The Trunk Monkey
Staff "Loyalty" to Hillary Rodham Clinton

Dealing with the Financial Crisis, Stage III: Nationalization

Stage I of dealing with a financial crisis is to provide liquidity to the banking system at high interest rates in order to keep commerce and finance liquid while punishing feckless overleveraged financiers. We passed out of Stage I at the end of last year. Stage II is forgetting about punishing feckless financiers and focusing on lowering interest rates in order to raise asset prices to keep finance solvent. We are now in Stage II.

Now Alan Blinder says that it is time to--in a limited way--move on to Stage III: nationalization.

Here is his case for a partial nationalization of mortgage banking:

From the New Deal, a Way Out of a Mess: I have several reasons for focusing on just one aspect of the mess: the potential tsunami of home foreclosures.... Foreclosures throw families -- some of whom were victims of deception -- into the streets. They erode home values, damage neighborhoods and reduce the values of other properties, thereby intensifying the decline in housing prices that underlies many of our current problems. And they might even cut into consumer spending, which would really throw us into recession.

A second reason is that reducing the wave of foreclosures would mitigate the closely related financial crises in home mortgages and the alphabet soup of financial creations based on them.... A third reason for focusing on foreclosures is that we've seen this film before. During the Depression, President Franklin D. Roosevelt and Congress dealt with huge impending foreclosures by creating the Home Owners' Loan Corporation. Now, a small but growing group of academics and public figures, including Senator Christopher J. Dodd, Democrat of Connecticut, is calling for the federal government to bring back something like the HOLC. Count me in.

The HOLC was established in June 1933 to help distressed families avert foreclosures by replacing mortgages that were in or near default with new ones that homeowners could afford. It did so by buying old mortgages from banks.... mThe scale of the operation was impressive. Within two years, the HOLC received about 1.9 million applications from distressed homeowners and granted just over a million new mortgages.... Its total lending over its lifetime amounted to... 5 percent of a year's gross domestic product at the time. (The corresponding figure today would be about $750 billion.)

As a public corporation chartered for a public purpose, the HOLC was a patient and even lenient lender. It tried to keep delinquent borrowers on track with debt counseling, budgeting help and even family meetings. But times were tough in the 1930s, and nearly 20 percent of the HOLC's borrowers defaulted anyway.... The HOLC closed its books in 1951... with a small profit. It was a heavy lift, but the incredible HOLC lifted it.

Today's lift would be far lighter.

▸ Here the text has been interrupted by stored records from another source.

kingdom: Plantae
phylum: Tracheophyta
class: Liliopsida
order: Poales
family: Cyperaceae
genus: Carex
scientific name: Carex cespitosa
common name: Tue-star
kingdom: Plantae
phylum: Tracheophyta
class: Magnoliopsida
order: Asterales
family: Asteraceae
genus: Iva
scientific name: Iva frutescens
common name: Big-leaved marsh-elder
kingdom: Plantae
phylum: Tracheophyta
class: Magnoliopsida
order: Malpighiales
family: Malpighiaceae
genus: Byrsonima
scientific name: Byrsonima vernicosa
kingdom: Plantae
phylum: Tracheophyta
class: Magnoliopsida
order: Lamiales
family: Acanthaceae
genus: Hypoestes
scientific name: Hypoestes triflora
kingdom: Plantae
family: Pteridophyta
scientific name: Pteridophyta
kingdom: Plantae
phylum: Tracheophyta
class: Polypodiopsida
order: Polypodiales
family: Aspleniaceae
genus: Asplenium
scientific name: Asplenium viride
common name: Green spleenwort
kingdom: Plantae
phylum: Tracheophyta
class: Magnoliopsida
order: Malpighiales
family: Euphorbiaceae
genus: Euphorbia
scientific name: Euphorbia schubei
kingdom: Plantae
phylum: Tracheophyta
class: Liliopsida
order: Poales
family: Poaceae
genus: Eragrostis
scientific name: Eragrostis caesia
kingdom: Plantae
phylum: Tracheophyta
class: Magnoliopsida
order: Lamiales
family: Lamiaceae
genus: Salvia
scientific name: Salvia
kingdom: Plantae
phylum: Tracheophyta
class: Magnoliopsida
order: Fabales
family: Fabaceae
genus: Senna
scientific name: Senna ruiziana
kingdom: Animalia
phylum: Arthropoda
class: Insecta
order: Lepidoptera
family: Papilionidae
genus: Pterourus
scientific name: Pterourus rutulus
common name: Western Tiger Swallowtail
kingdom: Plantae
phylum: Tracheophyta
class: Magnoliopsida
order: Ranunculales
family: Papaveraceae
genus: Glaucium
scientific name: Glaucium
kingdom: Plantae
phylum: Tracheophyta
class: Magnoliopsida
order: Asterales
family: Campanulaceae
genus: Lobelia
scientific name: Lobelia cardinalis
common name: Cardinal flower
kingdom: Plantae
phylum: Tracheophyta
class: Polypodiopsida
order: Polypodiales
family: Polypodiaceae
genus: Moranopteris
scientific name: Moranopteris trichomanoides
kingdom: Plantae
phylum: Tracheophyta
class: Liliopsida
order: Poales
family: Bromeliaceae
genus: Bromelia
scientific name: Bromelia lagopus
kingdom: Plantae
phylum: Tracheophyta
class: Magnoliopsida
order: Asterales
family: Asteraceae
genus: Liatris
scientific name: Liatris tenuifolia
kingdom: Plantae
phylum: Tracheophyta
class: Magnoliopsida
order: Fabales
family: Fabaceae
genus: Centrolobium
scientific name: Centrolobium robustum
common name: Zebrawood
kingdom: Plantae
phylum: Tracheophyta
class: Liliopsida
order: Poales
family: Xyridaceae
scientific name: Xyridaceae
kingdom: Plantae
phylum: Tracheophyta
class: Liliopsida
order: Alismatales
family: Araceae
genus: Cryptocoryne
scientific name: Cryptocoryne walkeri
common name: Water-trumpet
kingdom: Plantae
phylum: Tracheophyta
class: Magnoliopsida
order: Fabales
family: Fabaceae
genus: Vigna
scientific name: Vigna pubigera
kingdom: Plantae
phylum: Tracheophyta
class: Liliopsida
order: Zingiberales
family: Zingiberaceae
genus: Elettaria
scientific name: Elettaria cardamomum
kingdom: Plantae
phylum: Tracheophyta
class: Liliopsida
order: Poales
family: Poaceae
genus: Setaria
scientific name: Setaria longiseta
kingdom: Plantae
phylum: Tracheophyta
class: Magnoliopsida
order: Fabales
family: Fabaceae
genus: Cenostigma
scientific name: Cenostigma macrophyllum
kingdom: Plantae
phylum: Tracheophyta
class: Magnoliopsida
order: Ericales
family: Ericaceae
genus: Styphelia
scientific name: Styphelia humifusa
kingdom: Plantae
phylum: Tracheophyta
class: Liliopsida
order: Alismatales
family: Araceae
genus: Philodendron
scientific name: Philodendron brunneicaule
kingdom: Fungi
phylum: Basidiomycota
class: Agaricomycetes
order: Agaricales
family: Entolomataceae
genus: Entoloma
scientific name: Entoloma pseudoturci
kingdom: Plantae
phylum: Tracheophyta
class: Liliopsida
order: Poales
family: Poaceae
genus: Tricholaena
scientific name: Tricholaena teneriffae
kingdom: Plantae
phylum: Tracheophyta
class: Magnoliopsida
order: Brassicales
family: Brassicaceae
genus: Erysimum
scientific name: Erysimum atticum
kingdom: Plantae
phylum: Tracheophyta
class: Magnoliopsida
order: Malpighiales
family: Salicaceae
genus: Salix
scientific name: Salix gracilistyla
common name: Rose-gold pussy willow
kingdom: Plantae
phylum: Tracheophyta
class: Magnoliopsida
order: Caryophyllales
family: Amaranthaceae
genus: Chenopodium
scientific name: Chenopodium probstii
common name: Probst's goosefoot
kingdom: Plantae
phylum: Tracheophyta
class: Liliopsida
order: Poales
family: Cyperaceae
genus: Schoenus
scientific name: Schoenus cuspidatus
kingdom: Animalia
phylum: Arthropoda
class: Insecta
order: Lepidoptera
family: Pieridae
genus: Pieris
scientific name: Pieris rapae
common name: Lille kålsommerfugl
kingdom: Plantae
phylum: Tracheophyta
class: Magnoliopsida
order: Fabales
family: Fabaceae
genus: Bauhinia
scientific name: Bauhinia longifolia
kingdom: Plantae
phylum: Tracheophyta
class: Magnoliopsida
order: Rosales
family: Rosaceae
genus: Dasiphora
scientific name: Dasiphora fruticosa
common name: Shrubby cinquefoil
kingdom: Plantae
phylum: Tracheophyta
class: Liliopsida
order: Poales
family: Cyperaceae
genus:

And a good thing, too, because our government is far more timid and divided than Roosevelt's....

Details matter, so here are a few: First, any new HOLC should refinance only owner-occupied residences. Speculators can fend for themselves -- or go into default. Similarly, second homes or vacation homes should be ineligible, as should very expensive real estate. (Precise limits would vary regionally.) Third, mortgages obtained via misrepresentation by borrowers should be ineligible for HOLC refinancing, but cases of fraud or deception by the lender should be treated generously. Fourth, as the original HOLC found, not all bad mortgages can be turned into good ones....

What about the operation's scale? Based on current estimates, such an institution might be asked to consider refinancing one million to two million mortgages... as much as $200 billion to $400 billion. The midpoint, $300 billion, is one-seventh the size of Citigroup and would rank the new institution as the sixth-largest bank in the United States....

[T]he new HOLC seems likely to turn a profit, just as the old one did. But even if it loses a few billion, we must remember its public purpose: to help the economy recover, not to make a buck. By comparison, the new economic stimulus package has a price tag of $168 billion.